-------- Data extract
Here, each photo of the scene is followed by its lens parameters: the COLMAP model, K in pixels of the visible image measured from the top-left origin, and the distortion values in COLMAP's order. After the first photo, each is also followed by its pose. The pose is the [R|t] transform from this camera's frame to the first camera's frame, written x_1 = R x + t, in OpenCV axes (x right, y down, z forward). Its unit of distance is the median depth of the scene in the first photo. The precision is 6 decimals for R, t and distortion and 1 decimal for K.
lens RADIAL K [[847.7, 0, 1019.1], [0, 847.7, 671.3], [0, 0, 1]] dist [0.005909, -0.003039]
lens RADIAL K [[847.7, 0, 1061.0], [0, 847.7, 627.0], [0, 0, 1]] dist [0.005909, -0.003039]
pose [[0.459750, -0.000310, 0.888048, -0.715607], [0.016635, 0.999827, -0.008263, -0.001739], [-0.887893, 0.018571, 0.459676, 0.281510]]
----------------
Exercise brief >> Transcribe the entire listing above line for line, reproducing every character without alteration.

Task result >>
Here, each photo of the scene is followed by its lens parameters: the COLMAP model, K in pixels of the visible image measured from the top-left origin, and the distortion values in COLMAP's order. After the first photo, each is also followed by its pose. The pose is the [R|t] transform from this camera's frame to the first camera's frame, written x_1 = R x + t, in OpenCV axes (x right, y down, z forward). Its unit of distance is the median depth of the scene in the first photo. The precision is 6 decimals for R, t and distortion and 1 decimal for K.
lens RADIAL K [[847.7, 0, 1019.1], [0, 847.7, 671.3], [0, 0, 1]] dist [0.005909, -0.003039]
lens RADIAL K [[847.7, 0, 1061.0], [0, 847.7, 627.0], [0, 0, 1]] dist [0.005909, -0.003039]
pose [[0.459750, -0.000310, 0.888048, -0.715607], [0.016635, 0.999827, -0.008263, -0.001739], [-0.887893, 0.018571, 0.459676, 0.281510]]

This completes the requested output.